The Rupee continues to trade above 59.0 despite all the minor liquidity tightening restrictions placed by RBI. It is clear that all these measures aren’t doing a great deal, with the breakout of 20th June still in play. Things are not looking great moving forward either. Moody’s just issued a statement on India this morning, saying that India’s high interest rates will almost certainly result in a weaker/slower economy. Such a statement borders along “Captain Obvious” territory, but nonetheless is a important reminder of the dire situation RBI find themselves in. A high interest rate is not welcomed as this would be an increased burden on local firms that will face high borrowing costs, increasing their likelihood of failing in such a depressed economy. However, should If they choose to lower interest rates to help their economy, Rupee will certainly weaken further, which will result in a capital flight away from their economy due to higher inflation risks. It is highly unlikely that foreign funds would want to hold onto to Rupee denominated assets given that inflation rates are already incredibly high. Cutting rates will only result in widening the gap between returns and inflation loss. In this case, the path to the road of economic meltdown is slower, but the economy long term outlook is the same as not cutting rates.
Hence the answer for Indian’s problem is not in interest rate policies, but perhaps via other non-conventional monetary policy. However, that may be yet another bridge too far for RBI to cross. With Government current account showing a deficit, there really isn’t any cash available for RBI to embark any sort of multi-year stimulus that is needed. In theory the Central Bank could simply print more money but that would only simply erode current Rupee further, which has been explained earlier that the long-term route for a weak rupee = economic meltdown. Or perhaps, funds can be raised by issuing long-term bonds to other sovereign nations, however the terms would be extremely onerous, and may threaten the autonomy of India (see Cyprus and Greece). Furthermore, there is no obligations for other countries to step in and help India, and there isn’t a framework within BRIC or even Asia for economic coorporation like that Euro-Zone. Hence the higher likelihood for India’s economy and by connection Rupee would be one that is either spiraling down quickly or spiraling down in a slower fashion. Either way, Rupee’s outlook is bearish with very little chance of recovery.
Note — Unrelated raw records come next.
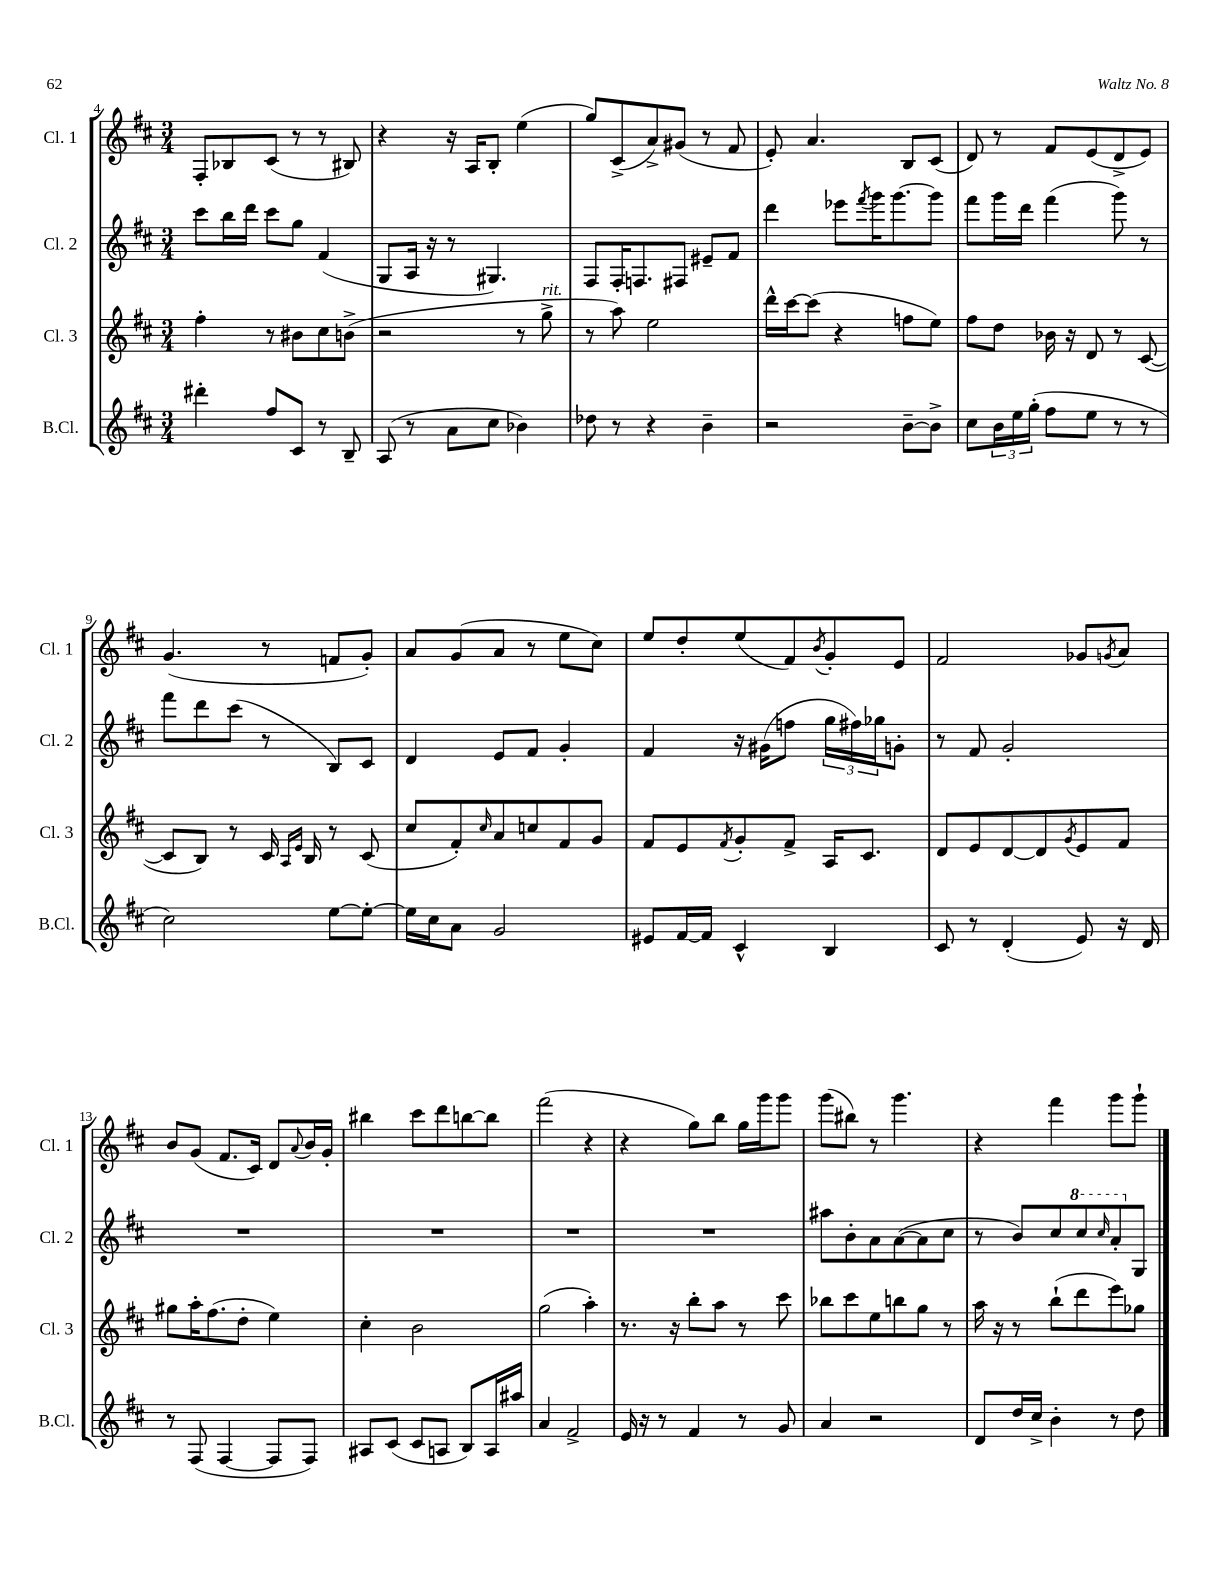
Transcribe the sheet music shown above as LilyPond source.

<<
\new StaffGroup <<
\new Staff = "s0" \with { instrumentName = "Cl. 1" shortInstrumentName = "Cl. 1" } {
    \clef treble \key d \major \numericTimeSignature \time 3/4
    fis8-. bes8 cis'8( r8 r8 bis8) |
    r4 r16 a16 b8-. e''4( |
    g''8) cis'8->( a'8->) gis'8( r8 fis'8 |
    e'8-.) a'4. b8 cis'8( |
    d'8) r8 fis'8 e'8( d'8-> e'8) |
    g'4.( r8 f'8 g'8-.) |
    a'8 g'8( a'8 r8 e''8 cis''8) |
    e''8 d''8-. e''8( fis'8) \acciaccatura { b'8 } g'8-. e'8 |
    fis'2 ges'8 \acciaccatura { g'8 } a'8 |
    b'8 g'8( fis'8. cis'16) d'8 \appoggiatura { a'8 } b'16 g'16-. |
    bis''4 cis'''8 d'''8 b''8~ b''8 |
    fis'''2( r4 |
    r4 g''8) b''8 g''16 g'''16 g'''8 |
    g'''8( bis''8) r8 g'''4. |
    r4 fis'''4 g'''8 g'''8-! \bar "|." |
}
\new Staff = "s1" \with { instrumentName = "Cl. 2" shortInstrumentName = "Cl. 2" } {
    \clef treble \key d \major \numericTimeSignature \time 3/4
    cis'''8 b''16 d'''16 cis'''8 g''8 fis'4( |
    g8 a16 r16 r8 gis4.) |
    fis8 fis16-. f8. fis8 eis'8-- fis'8 |
    d'''4 ees'''8 \acciaccatura { fis'''8 } g'''16 g'''8.~ g'''8 |
    fis'''8 g'''16 d'''16 fis'''4( g'''8) r8 |
    fis'''8 d'''8 cis'''8( r8 b8) cis'8 |
    d'4 e'8 fis'8 g'4-. |
    fis'4 r16 gis'16( f''8 \tuplet 3/2 { g''16 fis''16) ges''16 } g'8-. |
    r8 fis'8 g'2-. |
    R2. |
    R2. |
    R2. |
    R2. |
    ais''8 b'8-. a'8 a'8~( a'8 cis''8 |
    r8 b'8) cis''8 \ottava #1 cis'''8 \grace { cis'''16 } a''8-. \ottava #0 g8 \bar "|." |
}
\new Staff = "s2" \with { instrumentName = "Cl. 3" shortInstrumentName = "Cl. 3" } {
    \clef treble \key d \major \numericTimeSignature \time 3/4
    fis''4-. r8 bis'8 cis''8 b'8->( |
    r2 r8 g''8->^\markup { \italic "rit." } |
    r8 a''8) e''2 |
    d'''16-^ cis'''16~ cis'''8( r4 f''8 e''8) |
    fis''8 d''8 bes'16 r16 d'8 r8 cis'8~( |
    cis'8 b8) r8 cis'16 \grace { a16 e'16 } b16 r8 cis'8( |
    cis''8 fis'8-.) \grace { cis''16 } a'8 c''8 fis'8 g'8 |
    fis'8 e'8 \acciaccatura { fis'8 } g'8-. fis'8-> a16 cis'8. |
    d'8 e'8 d'8~ d'8 \acciaccatura { g'8 } e'8 fis'8 |
    gis''8 a''16-. fis''8.( d''8-. e''4) |
    cis''4-. b'2 |
    g''2( a''4-.) |
    r8. r16 b''8-. a''8 r8 cis'''8 |
    bes''8 cis'''8 e''8 b''8 g''8 r8 |
    a''16 r16 r8 b''8-!( d'''8 e'''8) ges''8 \bar "|." |
}
\new Staff = "s3" \with { instrumentName = "B.Cl." shortInstrumentName = "B.Cl." } {
    \clef treble \key d \major \numericTimeSignature \time 3/4
    dis'''4-. fis''8 cis'8 r8 b8-- |
    a8( r8 a'8 cis''8 bes'4) |
    des''8 r8 r4 b'4-- |
    r2 b'8~-- b'8-> |
    cis''8 \tuplet 3/2 { b'16 e''16 g''16-.( } fis''8 e''8 r8 r8 |
    cis''2) e''8~ e''8~-. |
    e''16 cis''16 a'8 g'2 |
    eis'8 fis'16~ fis'16 cis'4-^ b4 |
    cis'8 r8 d'4-.( e'8) r16 d'16 |
    r8 fis8( fis4~ fis8 fis8) |
    ais8 cis'8( cis'8 a8 b8) a16 ais''16 |
    a'4 fis'2-> |
    e'16 r16 r8 fis'4 r8 g'8 |
    a'4 r2 |
    d'8 d''16 cis''16-> b'4-. r8 d''8 \bar "|." |
}
>>
>>
\layout { \context { \Score currentBarNumber = #4 } }
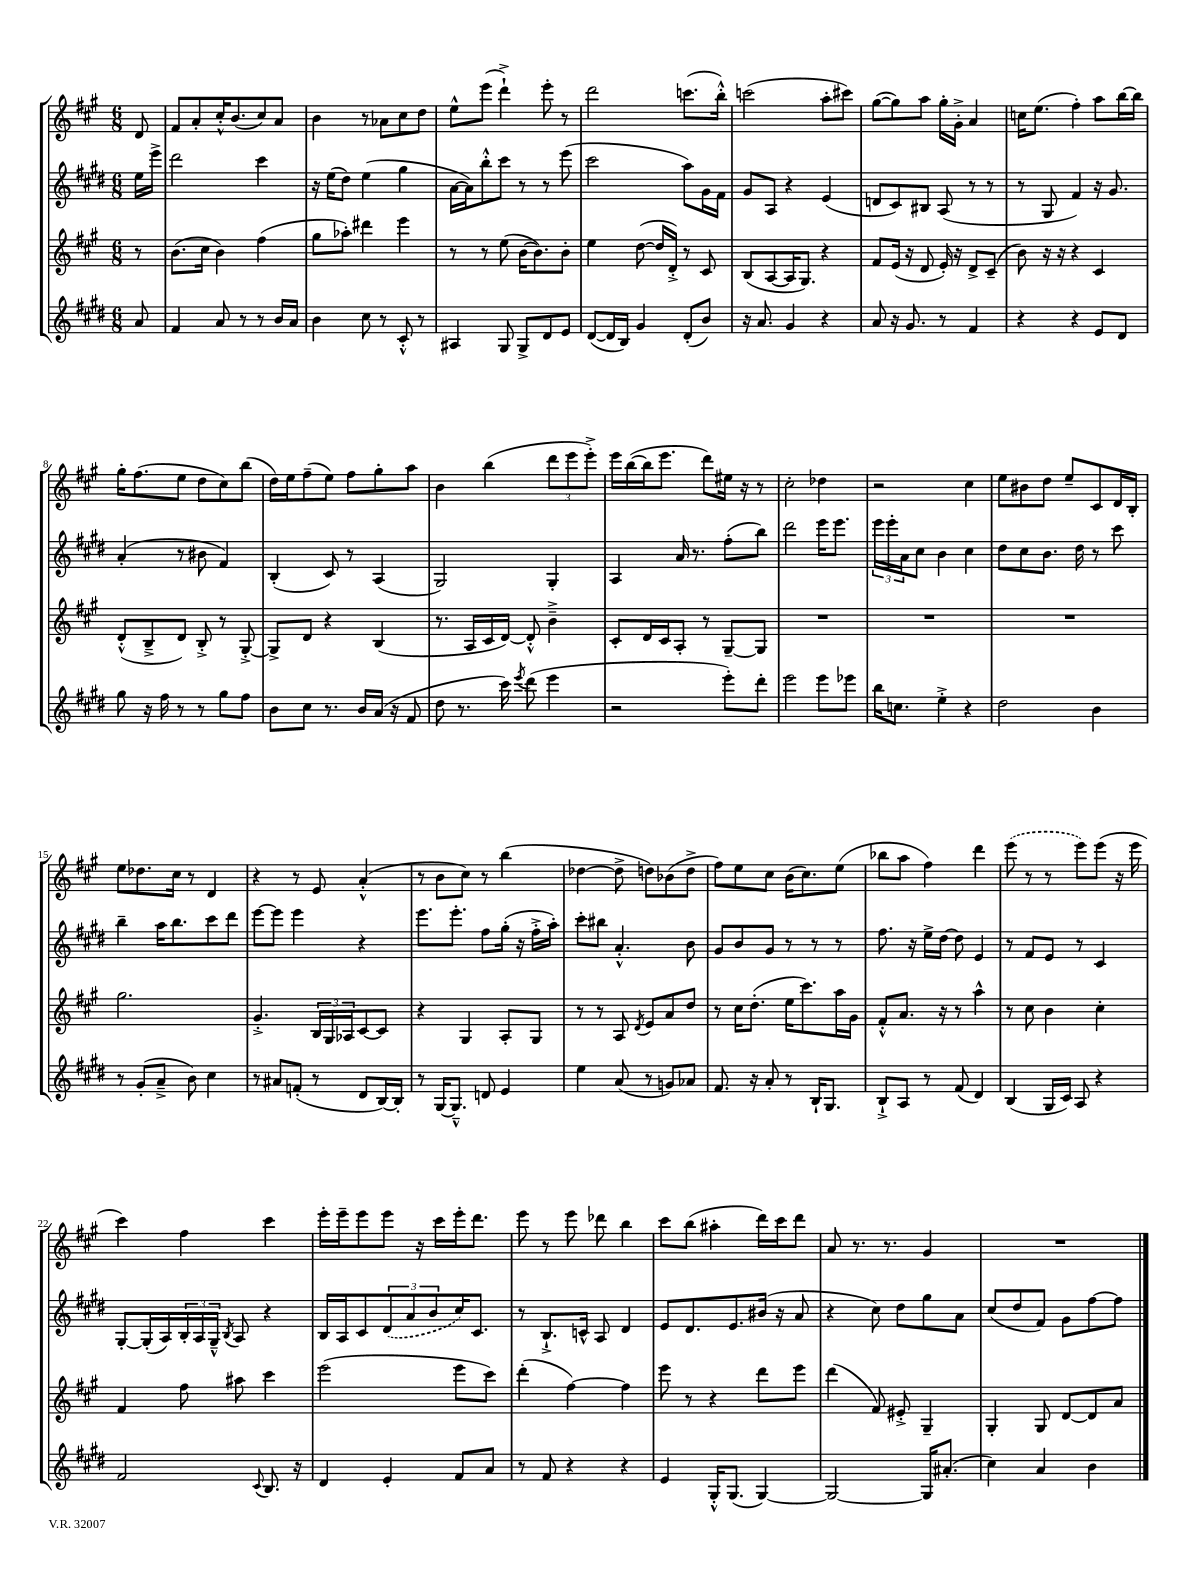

From a technical perspective, price did manage to break the rising trendline, which is a good sign for further bearish movements. The bullish recovery found on 18-19th July resulted only in a bearish rejection of the trendline with an Evening Star formed. This put price in a good position to move back towards 59.0 in the next few candles or so. However, beyond 59.0 is a different ball game altogether, with Stoch readings already closing to the Oversold region, and is likely to encroach below 20.0 when 59.0 is tagged. Looking at historical readings, Stoch curve tend to rebound on or slightly above 20.0, hence it should not be surprising to see 59.0 holding despite the failure to climb back above the rising trendline.